• _Exercise goal_
For this exercise, repeat exactly the lines below starting at the line holding "Figure 5. Navigation" and ending at the line holding "Figure 3. The", both included, with no extra lines and no pictures.

++++

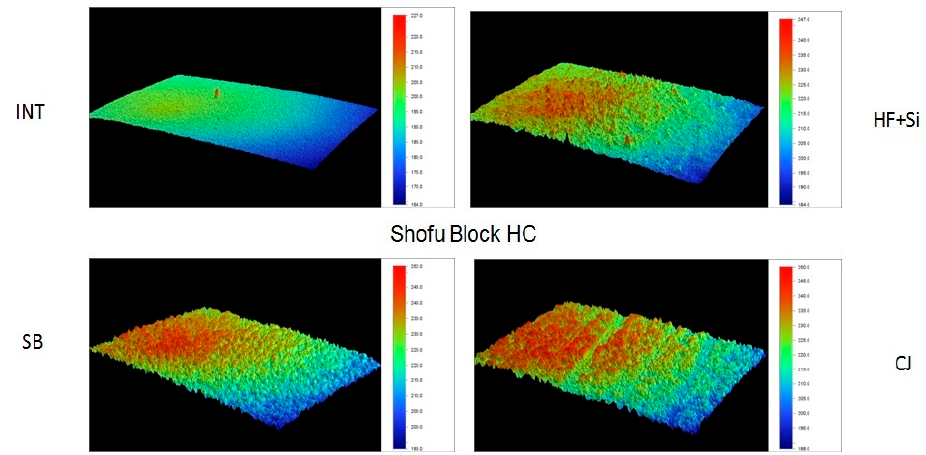
Figure 3 Representative 3D topographic surface maps of Shofu Block HC (×20 magnification).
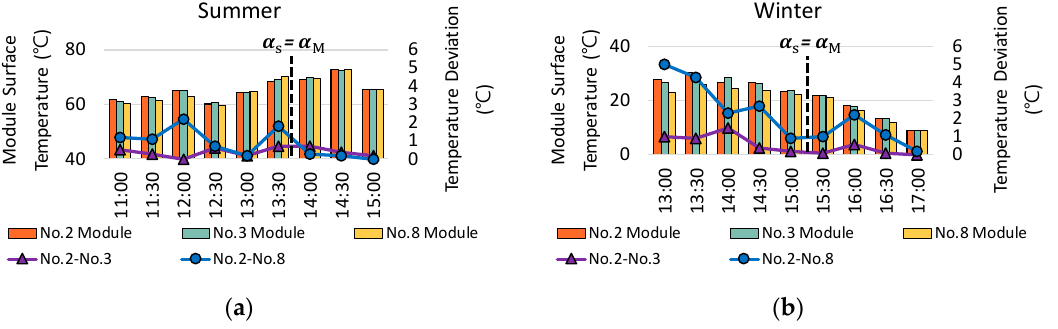
Figure 8. Module surface temperature comparison for the modules in the summer and winter: ( a ) module surface temperatures on 6 August; ( b ) module surface temperature on 26 January.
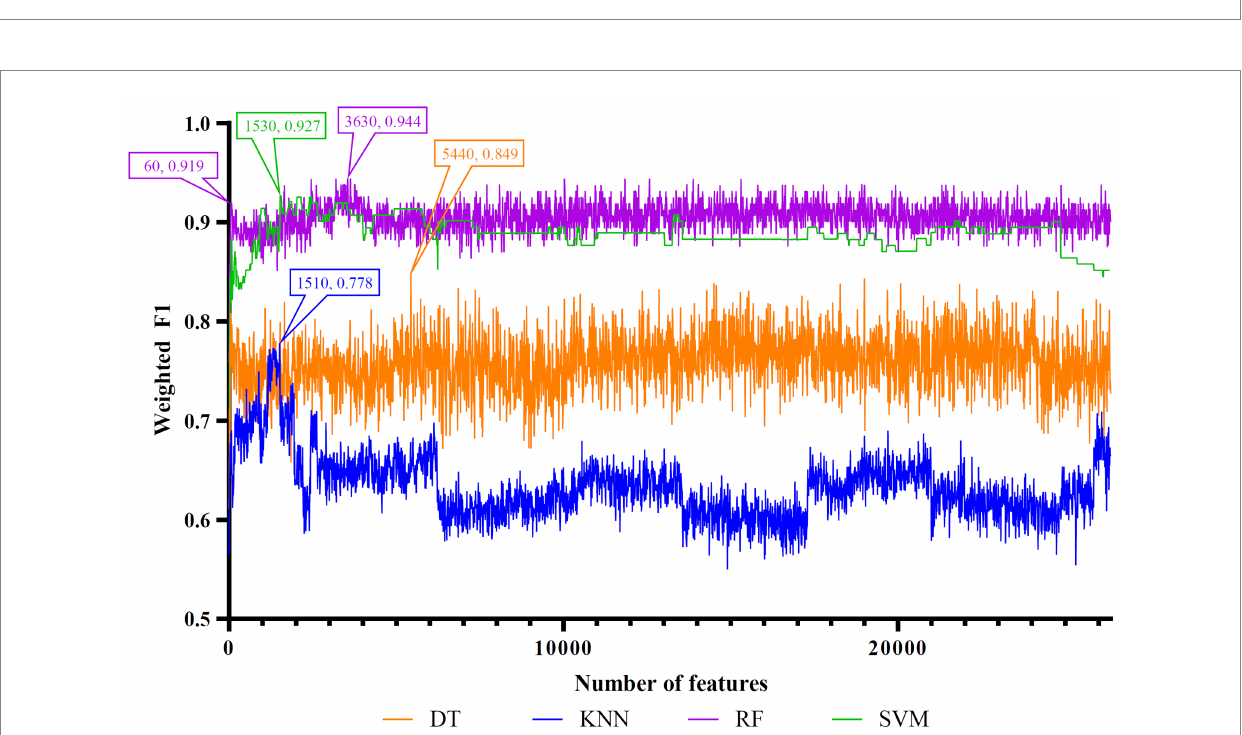
FIGURE 6 IFS curves of four classification algorithms on PFI feature list. DT, KNN, RF, and SVM yielded the highest weighted F1 values of 0.849, 0.778, 0.944, and 0.927 when top 5,440, 1,510, 3,630, and 1,530 features were adopted, respectively. RF can yield quite high performance (weighted F1 = 0.919) when top 60 features were used.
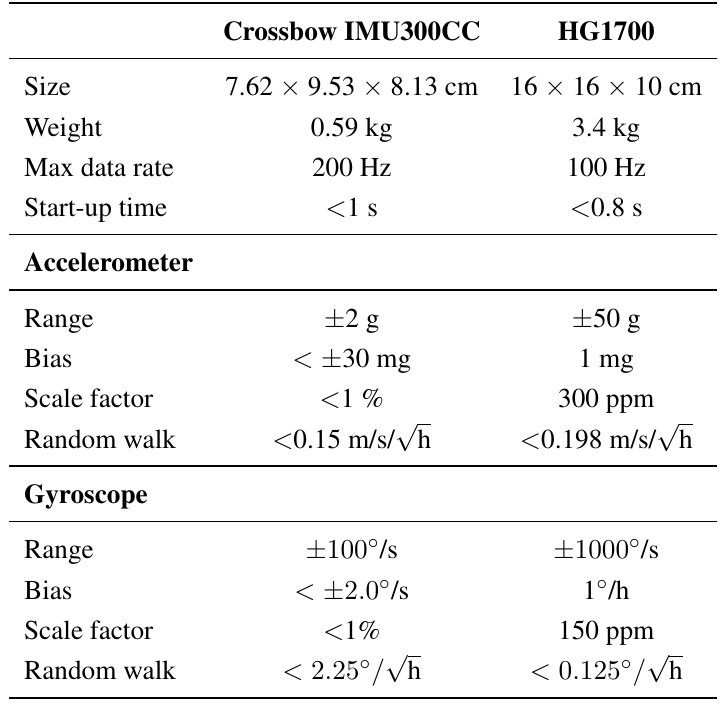
Figure 5. Navigation equipment and supporting hardware placed in a van for trajectory data collection. Table 1. Characteristics of the Crossbow and Honeywell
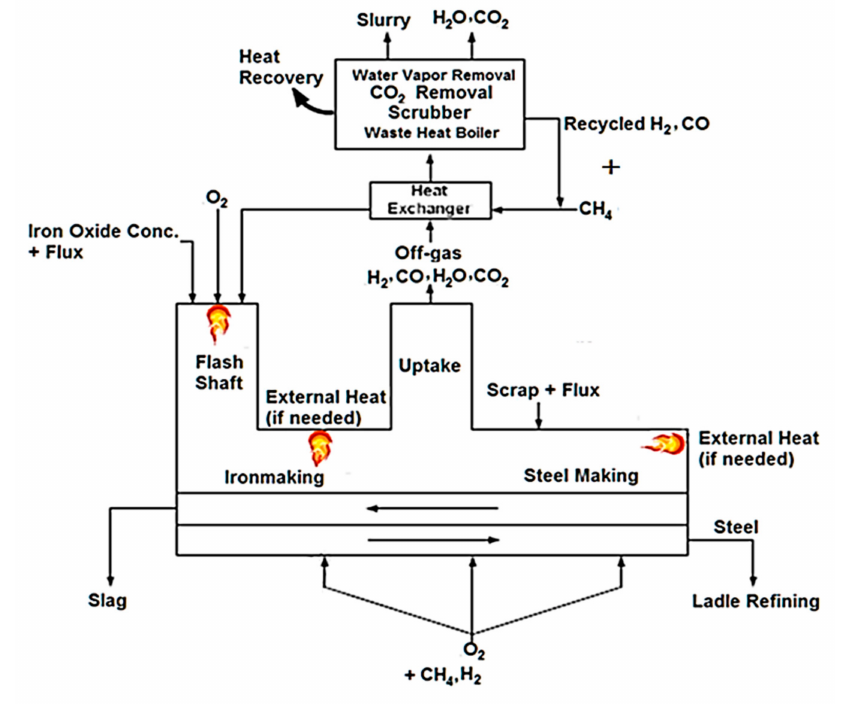
Figure 1. Flash Ironmaking Process. (Concept first proposed by H. Y. Sohn in a research proposal submitted to U.S. Department of Energy through American Iron and Steel Institute (AISI) in November 2003. The figure is adapted from Sohn and coworkers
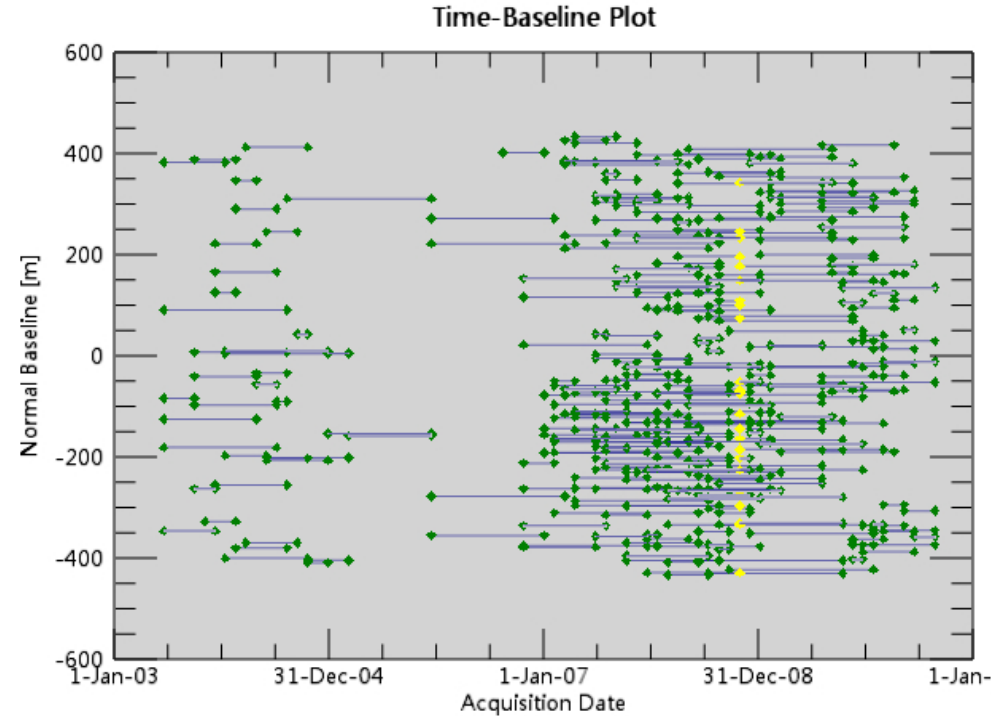
Figure 2. Time-baseline plots relevant to the ASAR images and interferograms used in this study. The green points represent the 52 ASAR acquisition dates. The yellow point represents the super master image acquisition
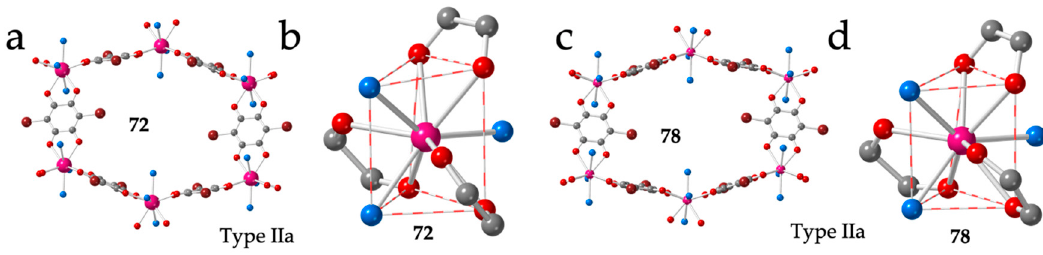
Figure 10. ( a ) View of one hexagonal ring in compound 72 showing the two face-on and four edge-on anilato rings. ( b ) View of the coordination environment of the La(III) ion in compound 72 . ( c ) View of one hexagonal ring in compound 78 showing the two face-on and four edge-on anilato rings. ( d ) View of the coordination environment of the Gd(III) ion in compound 78 . Colour code: Ln = pink, C = grey, O anilato = red, Br = brown and O solvent = blue.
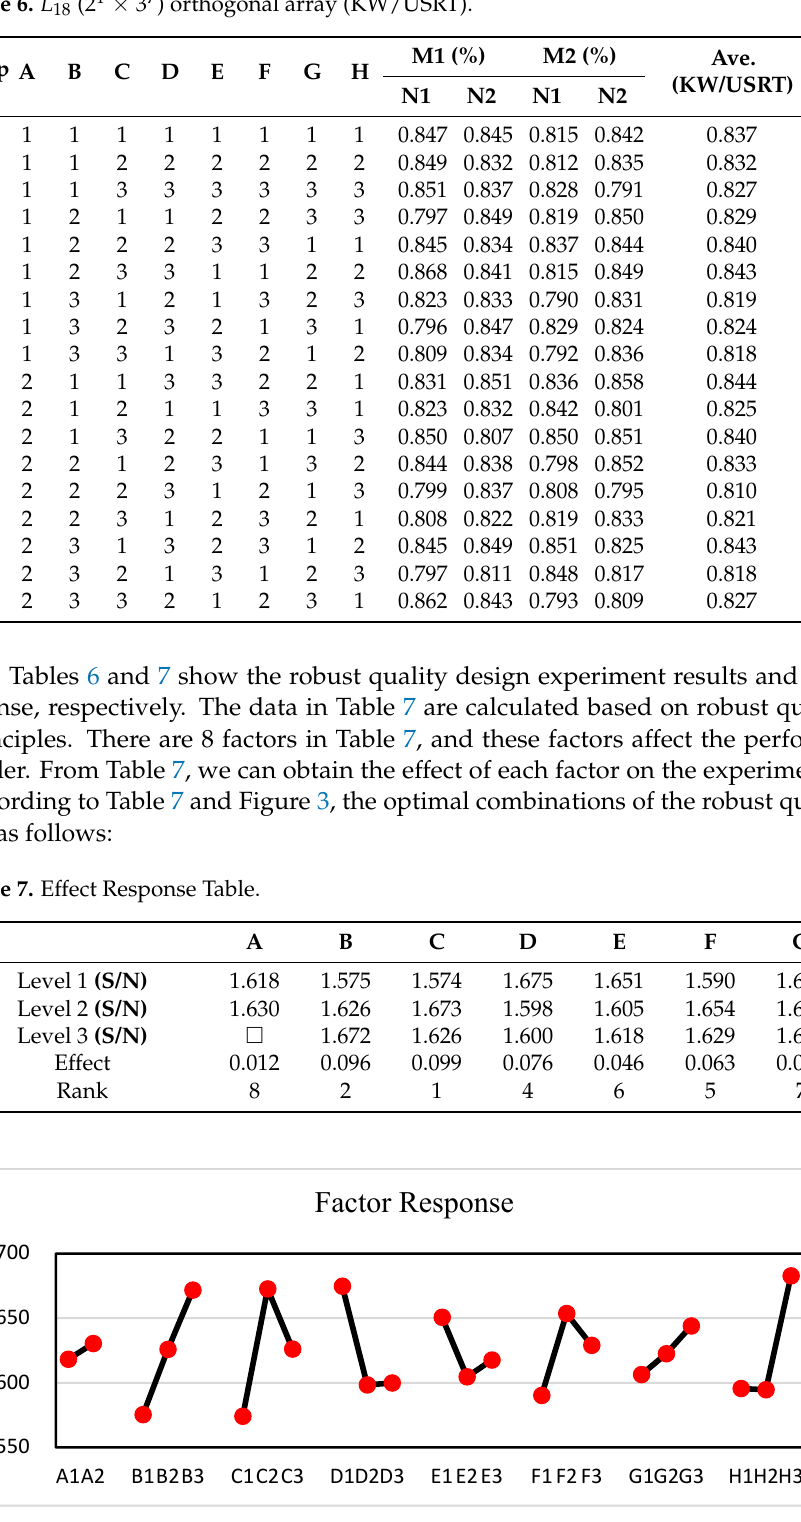
Figure 3. The Construction of Factor Response.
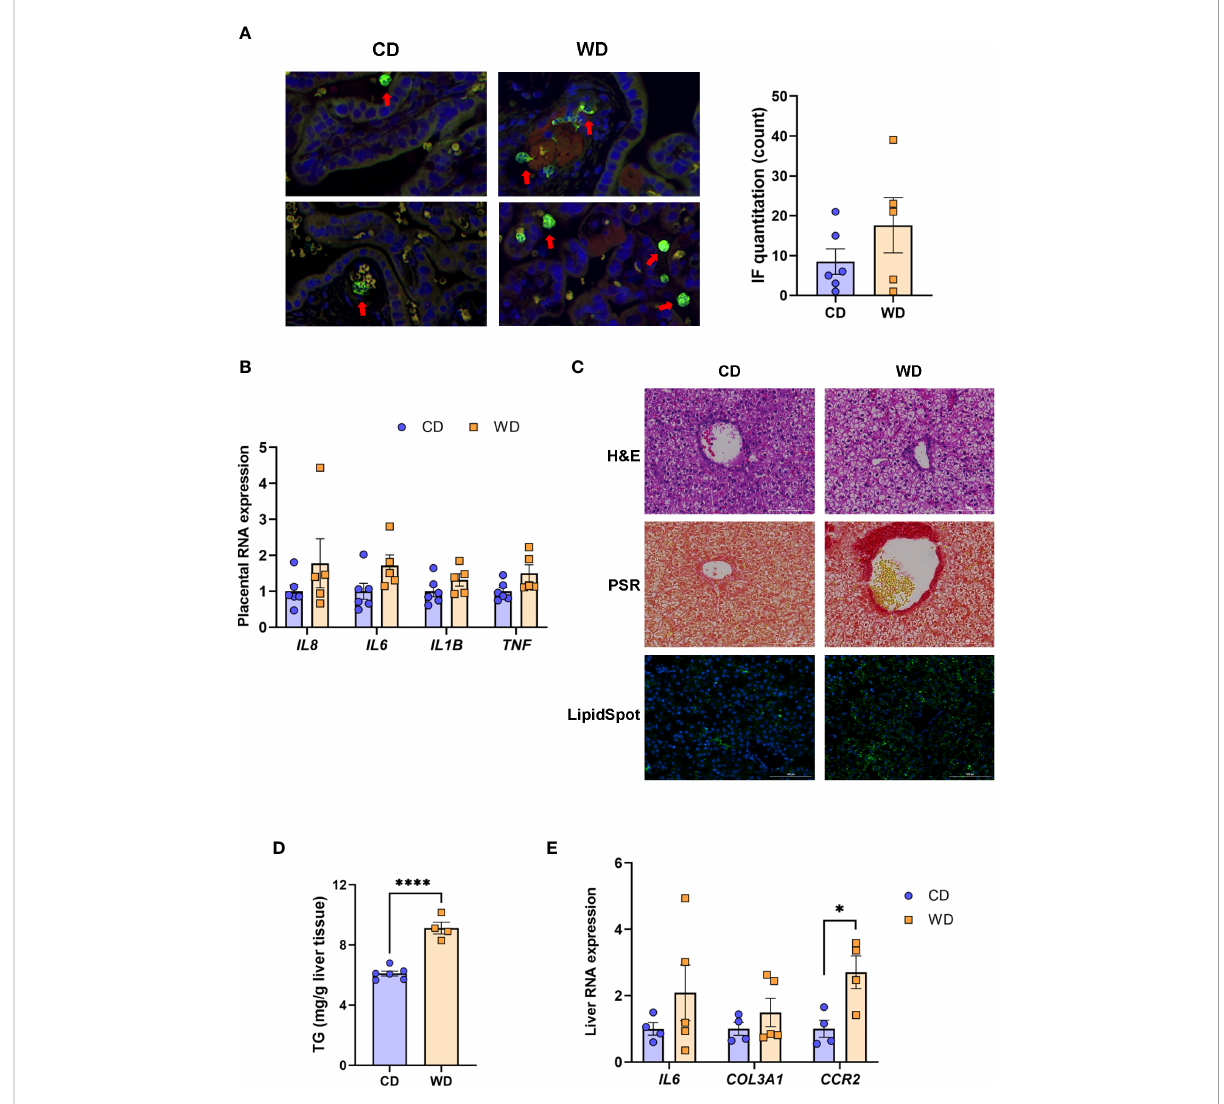
FIGURE 2 WD exposure increases monocyte in fi ltration of the placenta and induces fetal hepatic steatosis and fi brosis. Representative images for immuno fl uorescence in placenta tissue and quantitation (A) . Red arrows point to MAC387-labeled macrophages (green). Blue staining - DAPI. (B) mRNA expression of cytokines in placenta using qPCR. ACTB was used for reference. Representative images of histological analysis of fetal liver tissue (C) with H&E, picrosirius red (PSR), and LipidSpot, taken at 100 um. Fetal liver triglycerides (TG) (D) and mRNA expression analysis using qPCR (E) with RPS9 used for normalization. n = 4-6 CD and n = 5 WD. Unpaired 2-tailed Student ’ s t test was used to test signi fi cance. * P < 0.05, **** P <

++++

• _Solution for this task_
Figure 5. Navigation equipment and supporting hardware placed in a van for trajectory data collection. Table 1. Characteristics of the Crossbow and Honeywell
Figure 1. Flash Ironmaking Process. (Concept first proposed by H. Y. Sohn in a research proposal submitted to U.S. Department of Energy through American Iron and Steel Institute (AISI) in November 2003. The figure is adapted from Sohn and coworkers
Figure 2. Time-baseline plots relevant to the ASAR images and interferograms used in this study. The green points represent the 52 ASAR acquisition dates. The yellow point represents the super master image acquisition
Figure 10. ( a ) View of one hexagonal ring in compound 72 showing the two face-on and four edge-on anilato rings. ( b ) View of the coordination environment of the La(III) ion in compound 72 . ( c ) View of one hexagonal ring in compound 78 showing the two face-on and four edge-on anilato rings. ( d ) View of the coordination environment of the Gd(III) ion in compound 78 . Colour code: Ln = pink, C = grey, O anilato = red, Br = brown and O solvent = blue.
Figure 3. The Construction of Factor Response.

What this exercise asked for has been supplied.